BP, le géant mazouté

Par Sophie Gherardi, directrice adjointe de la rédaction de La Tribune.

La major BP évoque de plus en plus ces mammouths dont on retrouve les corps englués dans des sables bitumineux. Les grandes firmes sont mortelles, comme les grands animaux. Et pour Barack Obama, qui recevra ce mercredi le président de Bristish Petroleum, Carl-Henric Svanberg, la voie est étroite.

D'un côté, il doit se montrer sévère et ferme : les élus des Etats souillés par le pétrole qui s'échappe du puits accidenté réclament à BP de provisionner 20 milliards de dollars pour les indemnisations. Et de l'autre, il ne doit pas tuer la poule aux oeufs d'or : l'entreprise a déjà perdu 40 milliards de sa valeur en Bourse, chute qui peut s'accélérer si les dividendes (environ 2 milliards pour le deuxième trimestre) sont mis sous séquestre, comme l'envisage Washington.

Le principe pollueur-payeur est entré dans la législation de l'OCDE depuis 1972, déjà à la suite de marées noires. Mais il peut arriver que la pollution crée des dommages qui excèdent les capacités de remboursement, même des géants industriels. On a vu dans le passé disparaître des firmes coupables de négligences aux conséquences sanitaires et écologiques épouvantables : l'un des tout premiers chimistes mondiaux, Union Carbide, dont le nom reste attaché à la pire catastrophe de l'histoire industrielle, celle de Bhopal en 1984 (14.000 personnes tuées, des dizaines de milliers gravement intoxiquées), n'a certes payé que 470 millions de dollars aux victimes en 1989, mais le groupe a décliné jusqu'à être absorbé par Dow Chemical en 2001.

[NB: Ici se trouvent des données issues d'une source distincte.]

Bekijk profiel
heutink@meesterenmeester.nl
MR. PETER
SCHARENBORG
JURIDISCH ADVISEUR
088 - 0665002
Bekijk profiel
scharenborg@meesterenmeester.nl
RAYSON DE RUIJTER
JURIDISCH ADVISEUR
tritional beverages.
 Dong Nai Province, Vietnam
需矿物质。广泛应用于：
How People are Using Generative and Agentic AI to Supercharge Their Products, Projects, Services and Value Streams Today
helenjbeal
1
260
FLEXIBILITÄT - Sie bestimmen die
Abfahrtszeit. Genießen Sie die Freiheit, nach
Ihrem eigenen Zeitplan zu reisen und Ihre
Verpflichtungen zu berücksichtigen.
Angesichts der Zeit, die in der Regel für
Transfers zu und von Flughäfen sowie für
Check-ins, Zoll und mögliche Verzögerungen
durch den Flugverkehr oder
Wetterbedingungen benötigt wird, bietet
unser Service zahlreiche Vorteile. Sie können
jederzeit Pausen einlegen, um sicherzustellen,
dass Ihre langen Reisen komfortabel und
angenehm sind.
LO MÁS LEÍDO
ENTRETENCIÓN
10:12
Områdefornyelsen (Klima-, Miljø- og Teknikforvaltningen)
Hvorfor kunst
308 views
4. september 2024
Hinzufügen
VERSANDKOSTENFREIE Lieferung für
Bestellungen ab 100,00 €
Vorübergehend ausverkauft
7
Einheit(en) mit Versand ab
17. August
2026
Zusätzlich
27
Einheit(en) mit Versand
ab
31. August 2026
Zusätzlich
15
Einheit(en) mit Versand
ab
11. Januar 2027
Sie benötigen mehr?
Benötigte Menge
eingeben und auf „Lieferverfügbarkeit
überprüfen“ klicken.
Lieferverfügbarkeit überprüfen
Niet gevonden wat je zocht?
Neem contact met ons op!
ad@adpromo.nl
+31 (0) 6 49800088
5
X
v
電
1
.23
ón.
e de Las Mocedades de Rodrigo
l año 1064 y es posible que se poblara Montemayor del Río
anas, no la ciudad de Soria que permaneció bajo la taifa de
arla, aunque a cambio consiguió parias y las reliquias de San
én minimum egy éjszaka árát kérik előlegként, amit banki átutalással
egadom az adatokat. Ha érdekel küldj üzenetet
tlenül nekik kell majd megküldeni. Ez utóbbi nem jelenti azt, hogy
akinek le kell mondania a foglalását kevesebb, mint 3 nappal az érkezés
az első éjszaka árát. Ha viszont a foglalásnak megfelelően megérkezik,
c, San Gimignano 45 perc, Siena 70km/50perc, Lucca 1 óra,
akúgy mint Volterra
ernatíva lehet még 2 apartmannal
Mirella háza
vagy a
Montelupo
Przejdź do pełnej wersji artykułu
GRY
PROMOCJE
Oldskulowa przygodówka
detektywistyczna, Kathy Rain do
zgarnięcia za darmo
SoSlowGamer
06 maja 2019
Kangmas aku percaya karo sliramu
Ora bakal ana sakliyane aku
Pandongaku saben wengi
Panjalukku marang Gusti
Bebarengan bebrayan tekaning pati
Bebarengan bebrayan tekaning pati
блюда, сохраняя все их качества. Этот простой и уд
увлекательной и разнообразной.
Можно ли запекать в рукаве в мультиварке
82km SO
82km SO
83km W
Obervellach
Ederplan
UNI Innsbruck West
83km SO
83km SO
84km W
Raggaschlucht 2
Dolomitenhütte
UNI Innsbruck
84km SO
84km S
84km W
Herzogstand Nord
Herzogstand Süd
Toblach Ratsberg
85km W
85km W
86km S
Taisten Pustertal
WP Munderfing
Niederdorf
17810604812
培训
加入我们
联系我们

Il y a bien des contre-exemples : Exxon, responsable d'une marée noire en Alaska en 1989, Total d'une marée noire sur les côtes françaises en 1999, ont survécu à l'opprobre et aux dommages-intérêts. Mais le nucléaire américain a mis trente ans à se remettre de l'accident de Three Mile Island (1979). Plus qu'au 11 septembre 2001, c'est en effet à Three Mile Island qu'il faut penser : aujourd'hui, c'est toute l'industrie pétrolière qui risque d'être placée sous surveillance.